My wife and I had been separated for several months but hadn't told our parents. Once a week I'd come over to her place and we'd call the folks. It was a strange charade. I was drinking very hard at the time and she had quit. We were in counseling but had agreed not to talk about alcohol in front of the counselor. Another charade. I came to the sessions sober but went out drinking at the bars afterward. Then I'd try to face the job in the morning and pretend to be a workaday desk jockey. I had so many masks I needed three heads to hold them all.
Everything was going to hell. The Clarence Thomas hearings were on the radio at the time. Anita Hill told the "pubic hair on the soda can" story. Thomas was confirmed anyway, and I thought, well, that's it, we're screwed. I sat in my one-room apartment, reading Hamsun and cummings and Bukowski. I remember my dad saying, "If you think the apocalypse is coming, stock up on tomato soup, it keeps forever." Problem was, I hated tomato soup. And I wasn't sure I wanted to survive the week, let alone the apocalypse.
After a year's separation, I moved back in with my wife. I was bloated and sick from drinking and kept trying to lose weight. We had this Exercycle, and each evening I'd pedal away at the thing while watching the evening news. I puffed and sweated. Weeks passed. I couldn't lose an ounce. I had a doctor who put me on Lasix, the horse diuretic. Still no results.
Part of the reconciliation agreement included the stipulation I have my own room, a cave, to which I could retreat. I spent most of my free time in there, drinking or writing or listening to cassette tapes of famous poets.
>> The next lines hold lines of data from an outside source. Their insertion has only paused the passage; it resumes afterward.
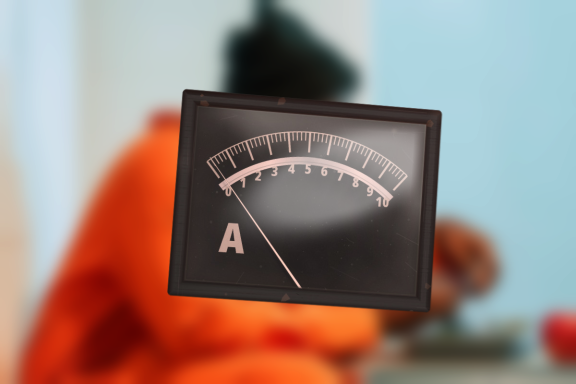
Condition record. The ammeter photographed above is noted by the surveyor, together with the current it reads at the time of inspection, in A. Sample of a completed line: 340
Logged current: 0.2
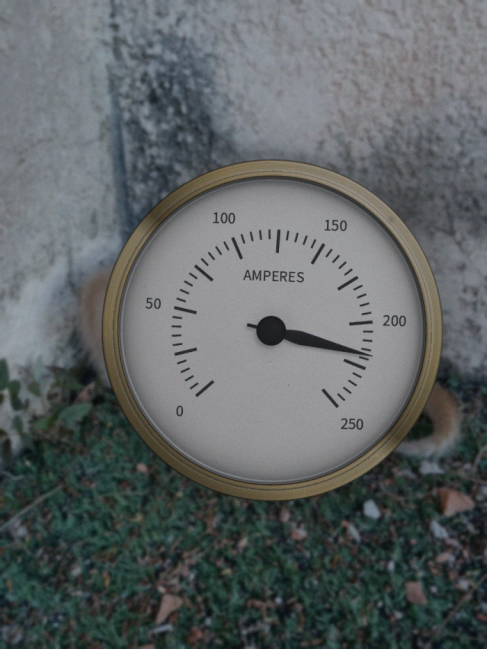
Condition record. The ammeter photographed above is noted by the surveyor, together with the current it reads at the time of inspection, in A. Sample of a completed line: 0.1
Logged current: 217.5
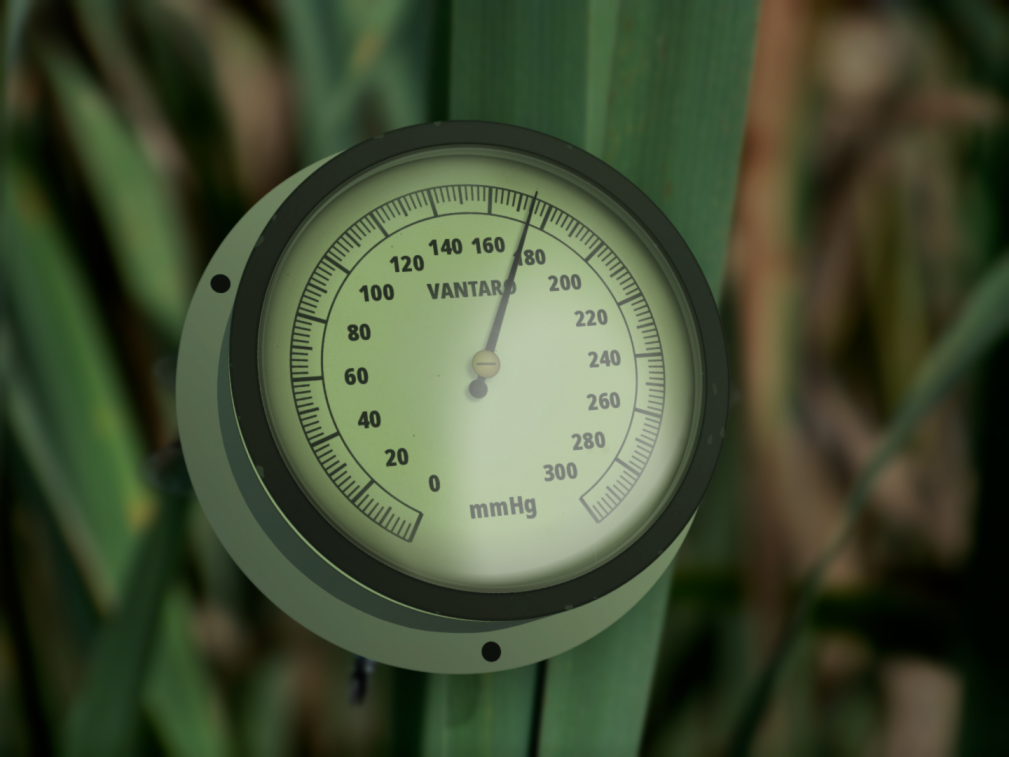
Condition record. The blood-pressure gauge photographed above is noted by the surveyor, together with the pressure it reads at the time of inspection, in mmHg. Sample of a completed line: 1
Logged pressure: 174
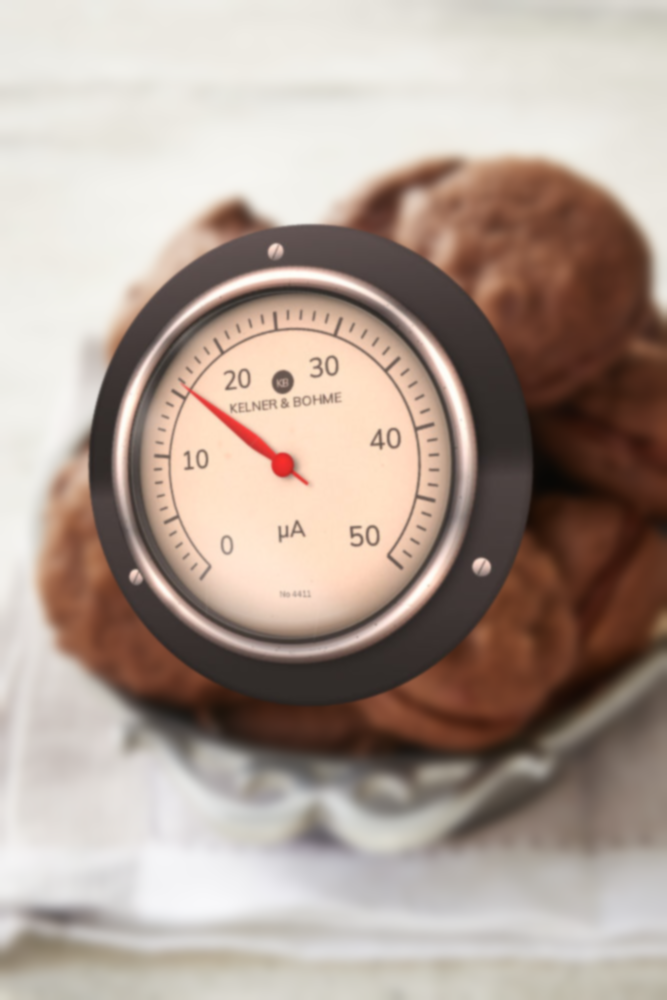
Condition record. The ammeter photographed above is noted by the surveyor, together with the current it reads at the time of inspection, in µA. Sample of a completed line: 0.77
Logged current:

Around this time my wife went on a business trip to St. Louis. I had resolved that while she was away I would kill myself. We had an apartment on the 18th floor. It was a long way down to the street. I began practicing in my mind. I figured the best way was to go out backwards. That way my last sight would be the stars and retreating building tops. It was the first honest thought I'd had in a year.